Active Large Language Model-based Knowledge Distillation for Session-based Recommendation
Yingpeng Du, Zhu Sun, Ziyan Wang, Haoyan Chua, Jie Zhang, Yew-Soon Ong
TL;DR
This work tackles the high computational cost of using large language models for session-based recommendation by proposing ALKDRec, an active knowledge distillation framework. ALKDRec distills knowledge from an LLM teacher into a lightweight student by selectively querying the LLM on a small, optimally chosen subset of sessions, guided by an active learning strategy that maximizes the minimal expected distillation gain. The method combines an enhanced LLM teacher, KD from the LLM to the student, and a minimax-based instance selection policy, with theoretical guarantees and empirical validation on real-world datasets showing significant performance and efficiency gains over state-of-the-art KD baselines. The approach offers a practical pathway to deploy LLM-informed recommendations in resource-constrained environments while maintaining high accuracy. Overall, ALKDRec demonstrates that carefully curated, theory-grounded active KD can unlock effective LLM-based recommendations at scale, with broad implications for sustainable AI in recommender systems.
Abstract
Large language models (LLMs) provide a promising way for accurate session-based recommendation (SBR), but they demand substantial computational time and memory. Knowledge distillation (KD)-based methods can alleviate these issues by transferring the knowledge to a small student, which trains a student based on the predictions of a cumbersome teacher.
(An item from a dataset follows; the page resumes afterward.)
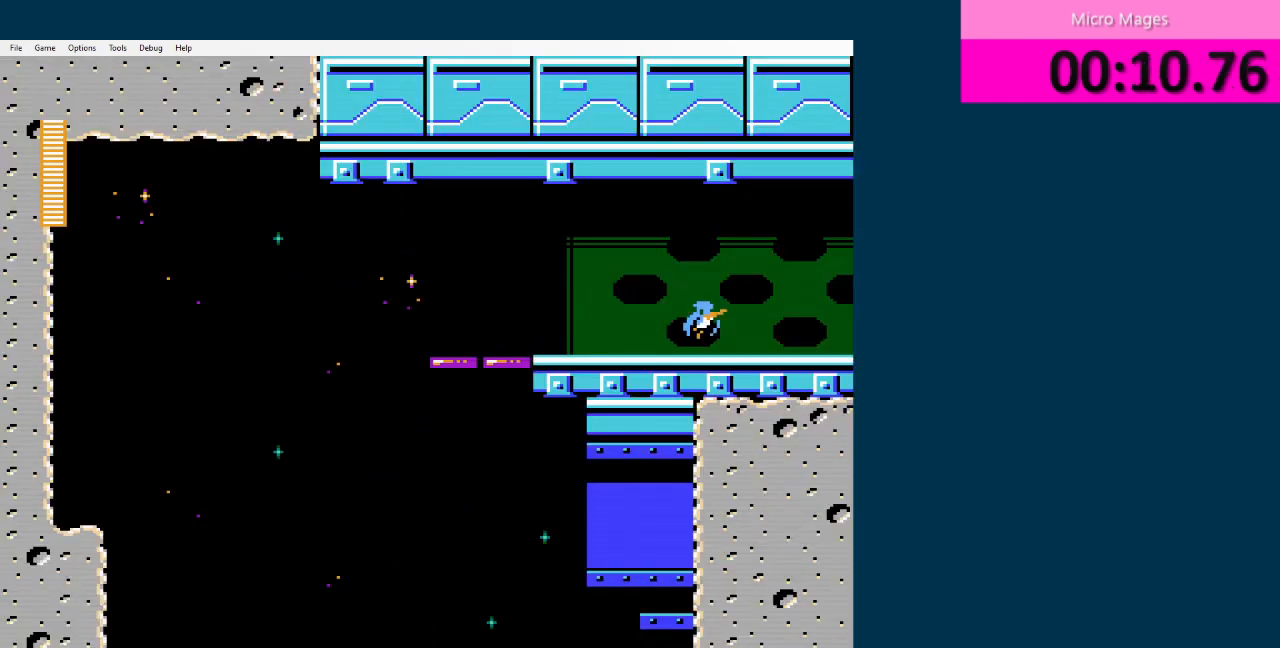
{"buttons": ["DPAD_RIGHT"], "events": [[83, "A", "up"]]}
However, these methods encounter difficulties for \textit{LLM-based KD in SBR}. 1) It is expensive to make LLMs predict for all instances in KD. 2) LLMs may make ineffective predictions for some instances in KD, e.g., incorrect predictions for hard instances or similar predictions as existing recommenders for easy instances. In this paper, we propose an active LLM-based KD method in SBR, contributing to sustainable AI. To efficiently distill knowledge from LLMs with limited cost, we propose to extract a small proportion of instances predicted by LLMs. Meanwhile, for a more effective distillation, we propose an active learning strategy to extract instances that are as effective as possible for KD from a theoretical view. Specifically, we first formulate gains based on potential effects (e.g., effective, similar, and incorrect predictions by LLMs) and difficulties (e.g., easy or hard to fit) of instances for KD. Then, we propose to maximize the minimal gains of distillation to find the optimal selection policy for active learning, which can largely avoid extracting ineffective instances in KD. Experiments on real-world datasets show that our method significantly outperforms state-of-the-art methods for SBR.